▶ [REQUIRED WORK] Only lines that contain the word "couleur" are to be returned from the data below.

── EXERCISE INPUTS ──

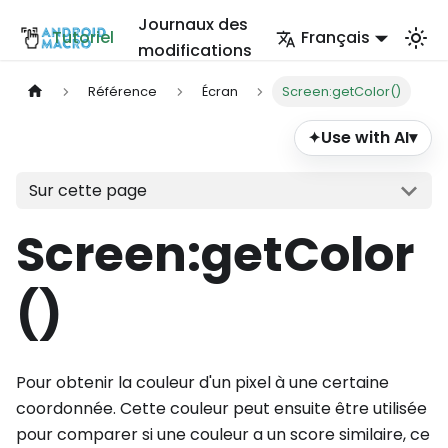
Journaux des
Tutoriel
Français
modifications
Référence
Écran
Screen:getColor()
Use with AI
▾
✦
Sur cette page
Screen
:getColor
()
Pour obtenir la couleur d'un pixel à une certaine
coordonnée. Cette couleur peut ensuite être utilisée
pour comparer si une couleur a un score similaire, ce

───
── EXERCISE INPUTS ──

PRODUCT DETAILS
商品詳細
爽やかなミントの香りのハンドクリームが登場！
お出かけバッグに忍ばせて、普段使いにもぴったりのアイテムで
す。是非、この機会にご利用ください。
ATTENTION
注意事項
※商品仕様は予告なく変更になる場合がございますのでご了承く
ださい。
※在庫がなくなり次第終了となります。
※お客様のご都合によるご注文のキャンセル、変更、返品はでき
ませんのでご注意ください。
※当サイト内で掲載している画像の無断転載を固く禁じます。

───

▶ [RESPONSE TO THIS TASK]
Pour obtenir la couleur d'un pixel à une certaine
coordonnée. Cette couleur peut ensuite être utilisée
pour comparer si une couleur a un score similaire, ce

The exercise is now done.